**RECORDS FOR THE EXERCISE**
____________
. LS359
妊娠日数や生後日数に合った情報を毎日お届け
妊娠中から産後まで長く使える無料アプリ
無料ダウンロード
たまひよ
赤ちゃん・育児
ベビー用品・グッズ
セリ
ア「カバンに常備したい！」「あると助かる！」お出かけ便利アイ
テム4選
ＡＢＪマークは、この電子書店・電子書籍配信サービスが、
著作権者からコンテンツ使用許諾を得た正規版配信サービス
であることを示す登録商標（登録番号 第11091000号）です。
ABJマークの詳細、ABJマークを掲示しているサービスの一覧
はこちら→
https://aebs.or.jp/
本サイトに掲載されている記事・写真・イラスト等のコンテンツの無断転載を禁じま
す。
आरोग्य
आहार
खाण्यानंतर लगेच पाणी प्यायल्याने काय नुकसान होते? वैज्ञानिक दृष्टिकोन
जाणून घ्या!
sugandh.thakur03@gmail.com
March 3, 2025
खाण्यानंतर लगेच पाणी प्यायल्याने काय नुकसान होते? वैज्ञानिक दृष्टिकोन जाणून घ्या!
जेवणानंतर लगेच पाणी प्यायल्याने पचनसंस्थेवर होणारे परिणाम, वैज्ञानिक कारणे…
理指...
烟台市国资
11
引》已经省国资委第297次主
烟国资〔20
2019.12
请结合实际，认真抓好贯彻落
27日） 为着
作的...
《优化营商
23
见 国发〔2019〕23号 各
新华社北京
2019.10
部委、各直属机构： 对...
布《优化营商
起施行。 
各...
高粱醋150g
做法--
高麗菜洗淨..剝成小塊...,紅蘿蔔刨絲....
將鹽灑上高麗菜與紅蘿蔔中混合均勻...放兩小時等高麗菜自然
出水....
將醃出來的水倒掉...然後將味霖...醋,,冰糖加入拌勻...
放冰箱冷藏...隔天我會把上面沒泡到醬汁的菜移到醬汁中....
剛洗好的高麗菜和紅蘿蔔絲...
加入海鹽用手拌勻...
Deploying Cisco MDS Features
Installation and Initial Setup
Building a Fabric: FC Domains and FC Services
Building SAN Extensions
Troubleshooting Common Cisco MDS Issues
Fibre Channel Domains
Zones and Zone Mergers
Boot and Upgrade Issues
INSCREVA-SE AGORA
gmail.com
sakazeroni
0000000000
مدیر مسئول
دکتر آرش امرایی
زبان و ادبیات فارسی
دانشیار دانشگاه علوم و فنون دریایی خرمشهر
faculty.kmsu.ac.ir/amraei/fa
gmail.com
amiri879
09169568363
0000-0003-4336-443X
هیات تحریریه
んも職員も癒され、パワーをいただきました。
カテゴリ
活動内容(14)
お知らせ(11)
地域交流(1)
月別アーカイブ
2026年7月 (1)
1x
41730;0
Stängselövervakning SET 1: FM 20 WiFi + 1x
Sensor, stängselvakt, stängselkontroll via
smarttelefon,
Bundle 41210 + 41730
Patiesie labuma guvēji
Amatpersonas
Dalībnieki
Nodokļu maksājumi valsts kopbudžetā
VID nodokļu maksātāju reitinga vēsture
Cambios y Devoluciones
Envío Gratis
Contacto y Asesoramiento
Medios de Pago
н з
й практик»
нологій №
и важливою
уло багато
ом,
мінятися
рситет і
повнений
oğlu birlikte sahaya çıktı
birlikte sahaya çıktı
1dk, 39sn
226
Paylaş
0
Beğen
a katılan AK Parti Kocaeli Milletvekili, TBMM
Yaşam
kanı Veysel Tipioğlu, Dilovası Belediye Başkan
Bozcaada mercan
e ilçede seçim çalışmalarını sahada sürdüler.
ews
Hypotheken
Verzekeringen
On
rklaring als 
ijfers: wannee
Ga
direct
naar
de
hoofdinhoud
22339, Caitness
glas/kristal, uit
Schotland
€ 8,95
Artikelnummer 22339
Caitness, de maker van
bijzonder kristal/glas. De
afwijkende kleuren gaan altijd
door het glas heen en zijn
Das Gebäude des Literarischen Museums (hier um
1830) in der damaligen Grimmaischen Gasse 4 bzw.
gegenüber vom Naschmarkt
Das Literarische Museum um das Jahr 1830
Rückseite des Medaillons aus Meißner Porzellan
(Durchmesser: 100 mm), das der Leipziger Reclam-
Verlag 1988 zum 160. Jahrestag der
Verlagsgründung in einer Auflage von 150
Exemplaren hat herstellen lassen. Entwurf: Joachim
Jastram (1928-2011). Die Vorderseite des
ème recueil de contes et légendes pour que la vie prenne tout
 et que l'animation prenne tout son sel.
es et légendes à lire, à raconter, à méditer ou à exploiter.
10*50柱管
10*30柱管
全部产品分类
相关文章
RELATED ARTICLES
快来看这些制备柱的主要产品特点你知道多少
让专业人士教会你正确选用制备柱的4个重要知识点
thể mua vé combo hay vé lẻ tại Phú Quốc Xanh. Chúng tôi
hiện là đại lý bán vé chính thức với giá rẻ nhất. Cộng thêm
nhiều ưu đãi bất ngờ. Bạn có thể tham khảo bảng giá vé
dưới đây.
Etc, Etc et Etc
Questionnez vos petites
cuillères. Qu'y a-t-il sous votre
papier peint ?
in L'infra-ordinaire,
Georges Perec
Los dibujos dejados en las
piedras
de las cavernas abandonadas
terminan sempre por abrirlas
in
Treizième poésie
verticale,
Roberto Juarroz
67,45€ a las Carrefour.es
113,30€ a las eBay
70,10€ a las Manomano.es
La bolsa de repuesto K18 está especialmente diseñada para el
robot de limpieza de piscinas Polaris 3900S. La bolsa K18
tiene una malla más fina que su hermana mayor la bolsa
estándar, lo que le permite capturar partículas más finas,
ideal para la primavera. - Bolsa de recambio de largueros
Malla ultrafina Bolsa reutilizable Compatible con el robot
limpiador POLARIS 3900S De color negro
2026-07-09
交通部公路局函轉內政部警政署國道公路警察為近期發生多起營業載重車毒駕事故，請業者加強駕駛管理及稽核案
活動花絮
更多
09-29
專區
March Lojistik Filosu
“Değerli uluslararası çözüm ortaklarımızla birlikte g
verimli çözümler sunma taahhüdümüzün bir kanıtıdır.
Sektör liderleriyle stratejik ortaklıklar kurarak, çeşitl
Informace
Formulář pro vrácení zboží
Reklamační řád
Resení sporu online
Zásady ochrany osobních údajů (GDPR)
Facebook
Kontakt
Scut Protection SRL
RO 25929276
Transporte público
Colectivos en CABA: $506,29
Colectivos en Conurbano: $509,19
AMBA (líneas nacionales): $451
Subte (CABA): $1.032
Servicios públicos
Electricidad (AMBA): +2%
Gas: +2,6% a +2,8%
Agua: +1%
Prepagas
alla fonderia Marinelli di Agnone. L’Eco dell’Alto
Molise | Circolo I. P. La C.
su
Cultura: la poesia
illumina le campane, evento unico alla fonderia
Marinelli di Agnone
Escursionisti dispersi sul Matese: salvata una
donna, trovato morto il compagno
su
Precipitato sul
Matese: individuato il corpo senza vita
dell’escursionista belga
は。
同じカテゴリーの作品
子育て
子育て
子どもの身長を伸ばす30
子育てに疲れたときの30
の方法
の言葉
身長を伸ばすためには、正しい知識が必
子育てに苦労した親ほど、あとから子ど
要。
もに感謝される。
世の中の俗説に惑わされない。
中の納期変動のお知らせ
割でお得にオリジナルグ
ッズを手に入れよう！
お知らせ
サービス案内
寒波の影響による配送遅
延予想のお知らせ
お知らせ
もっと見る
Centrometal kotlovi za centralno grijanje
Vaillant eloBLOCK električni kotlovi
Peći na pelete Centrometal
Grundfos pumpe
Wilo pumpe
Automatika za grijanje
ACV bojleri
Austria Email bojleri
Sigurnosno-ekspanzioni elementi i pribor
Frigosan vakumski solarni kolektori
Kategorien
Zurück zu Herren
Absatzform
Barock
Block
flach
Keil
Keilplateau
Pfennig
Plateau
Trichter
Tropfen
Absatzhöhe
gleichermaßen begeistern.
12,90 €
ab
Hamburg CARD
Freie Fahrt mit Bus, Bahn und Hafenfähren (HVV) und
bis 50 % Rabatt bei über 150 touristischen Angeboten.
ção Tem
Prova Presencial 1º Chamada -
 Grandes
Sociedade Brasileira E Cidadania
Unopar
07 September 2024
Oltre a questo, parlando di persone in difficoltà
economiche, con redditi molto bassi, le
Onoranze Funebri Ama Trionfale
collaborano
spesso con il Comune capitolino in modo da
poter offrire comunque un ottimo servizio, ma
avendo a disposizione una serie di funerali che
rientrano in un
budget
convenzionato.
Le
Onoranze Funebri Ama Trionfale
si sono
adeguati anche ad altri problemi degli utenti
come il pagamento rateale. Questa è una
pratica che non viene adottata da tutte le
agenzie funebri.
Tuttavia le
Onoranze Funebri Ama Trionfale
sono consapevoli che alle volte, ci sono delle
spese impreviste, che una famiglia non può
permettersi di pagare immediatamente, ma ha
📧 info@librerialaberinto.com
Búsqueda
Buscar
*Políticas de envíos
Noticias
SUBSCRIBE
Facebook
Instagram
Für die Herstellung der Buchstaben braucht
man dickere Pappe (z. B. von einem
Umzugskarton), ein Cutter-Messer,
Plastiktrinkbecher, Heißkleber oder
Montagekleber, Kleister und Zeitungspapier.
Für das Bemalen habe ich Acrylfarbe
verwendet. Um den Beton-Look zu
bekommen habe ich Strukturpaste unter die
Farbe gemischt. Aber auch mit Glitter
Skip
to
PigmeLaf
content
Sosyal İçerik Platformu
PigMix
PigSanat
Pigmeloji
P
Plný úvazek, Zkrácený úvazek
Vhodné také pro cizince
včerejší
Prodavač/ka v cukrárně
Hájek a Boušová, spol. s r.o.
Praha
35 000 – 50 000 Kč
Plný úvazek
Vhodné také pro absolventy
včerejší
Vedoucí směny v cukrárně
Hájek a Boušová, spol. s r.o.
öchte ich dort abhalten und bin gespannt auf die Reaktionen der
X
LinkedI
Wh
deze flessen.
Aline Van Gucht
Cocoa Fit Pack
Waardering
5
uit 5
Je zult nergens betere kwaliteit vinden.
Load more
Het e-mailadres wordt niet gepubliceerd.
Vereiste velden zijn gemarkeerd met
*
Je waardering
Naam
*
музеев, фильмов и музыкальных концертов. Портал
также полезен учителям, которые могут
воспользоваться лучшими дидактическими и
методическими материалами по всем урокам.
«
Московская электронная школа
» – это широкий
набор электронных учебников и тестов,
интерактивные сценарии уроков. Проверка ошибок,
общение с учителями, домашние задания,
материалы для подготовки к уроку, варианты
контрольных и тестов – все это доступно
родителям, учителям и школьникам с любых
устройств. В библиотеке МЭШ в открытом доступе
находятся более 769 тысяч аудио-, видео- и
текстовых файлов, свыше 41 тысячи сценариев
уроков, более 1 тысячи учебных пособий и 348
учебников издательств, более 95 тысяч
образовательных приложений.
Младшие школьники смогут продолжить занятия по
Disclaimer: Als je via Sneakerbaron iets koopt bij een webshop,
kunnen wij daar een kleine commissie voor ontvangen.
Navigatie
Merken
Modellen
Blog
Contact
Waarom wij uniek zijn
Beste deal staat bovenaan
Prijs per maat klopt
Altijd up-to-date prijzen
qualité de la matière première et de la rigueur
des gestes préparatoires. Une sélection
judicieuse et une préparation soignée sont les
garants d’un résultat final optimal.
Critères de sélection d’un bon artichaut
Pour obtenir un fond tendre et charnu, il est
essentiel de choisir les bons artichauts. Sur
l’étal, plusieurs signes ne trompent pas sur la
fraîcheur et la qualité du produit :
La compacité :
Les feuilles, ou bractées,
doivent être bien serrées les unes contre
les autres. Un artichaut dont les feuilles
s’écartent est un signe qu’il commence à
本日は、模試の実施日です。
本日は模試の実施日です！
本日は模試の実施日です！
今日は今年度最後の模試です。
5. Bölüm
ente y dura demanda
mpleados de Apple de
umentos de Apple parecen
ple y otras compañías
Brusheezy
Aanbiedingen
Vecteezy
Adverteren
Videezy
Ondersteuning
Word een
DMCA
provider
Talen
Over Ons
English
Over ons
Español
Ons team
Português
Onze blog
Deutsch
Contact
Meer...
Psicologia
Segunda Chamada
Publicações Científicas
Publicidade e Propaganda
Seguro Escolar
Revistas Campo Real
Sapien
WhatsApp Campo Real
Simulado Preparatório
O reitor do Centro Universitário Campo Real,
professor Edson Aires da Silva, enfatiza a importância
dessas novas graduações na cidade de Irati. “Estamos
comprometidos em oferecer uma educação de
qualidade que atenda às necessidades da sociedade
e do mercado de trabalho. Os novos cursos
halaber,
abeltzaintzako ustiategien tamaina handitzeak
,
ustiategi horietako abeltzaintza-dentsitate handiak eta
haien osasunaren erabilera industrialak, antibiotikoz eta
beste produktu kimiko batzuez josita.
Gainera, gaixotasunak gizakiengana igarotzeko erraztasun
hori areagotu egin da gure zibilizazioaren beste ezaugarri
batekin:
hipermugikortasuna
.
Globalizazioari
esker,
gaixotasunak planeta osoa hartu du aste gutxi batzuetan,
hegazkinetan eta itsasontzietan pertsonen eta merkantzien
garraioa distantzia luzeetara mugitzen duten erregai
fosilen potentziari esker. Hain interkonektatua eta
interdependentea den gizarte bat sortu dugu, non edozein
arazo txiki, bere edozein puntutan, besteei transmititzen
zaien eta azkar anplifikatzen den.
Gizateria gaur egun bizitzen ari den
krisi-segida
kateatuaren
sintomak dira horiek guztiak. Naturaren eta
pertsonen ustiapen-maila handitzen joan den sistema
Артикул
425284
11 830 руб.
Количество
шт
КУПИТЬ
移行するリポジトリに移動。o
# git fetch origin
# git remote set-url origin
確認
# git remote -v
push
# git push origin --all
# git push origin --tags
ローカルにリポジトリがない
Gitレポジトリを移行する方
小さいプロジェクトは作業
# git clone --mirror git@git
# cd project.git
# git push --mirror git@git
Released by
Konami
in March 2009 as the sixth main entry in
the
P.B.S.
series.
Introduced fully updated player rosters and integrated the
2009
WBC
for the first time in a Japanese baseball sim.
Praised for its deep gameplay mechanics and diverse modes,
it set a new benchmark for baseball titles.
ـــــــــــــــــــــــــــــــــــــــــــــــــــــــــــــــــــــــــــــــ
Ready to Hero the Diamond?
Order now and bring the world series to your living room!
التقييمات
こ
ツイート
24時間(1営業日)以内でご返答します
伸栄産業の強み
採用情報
____________
**WORK TO COMPLETE**
Take the stretch of lines above from the one containing "öchte ich dort" through the one containing "музеев, фильмов и" and repeat it exactly, adding no other line.

**SOLVED EXERCISE**
öchte ich dort abhalten und bin gespannt auf die Reaktionen der
X
LinkedI
Wh
deze flessen.
Aline Van Gucht
Cocoa Fit Pack
Waardering
5
uit 5
Je zult nergens betere kwaliteit vinden.
Load more
Het e-mailadres wordt niet gepubliceerd.
Vereiste velden zijn gemarkeerd met
*
Je waardering
Naam
*
музеев, фильмов и музыкальных концертов. Портал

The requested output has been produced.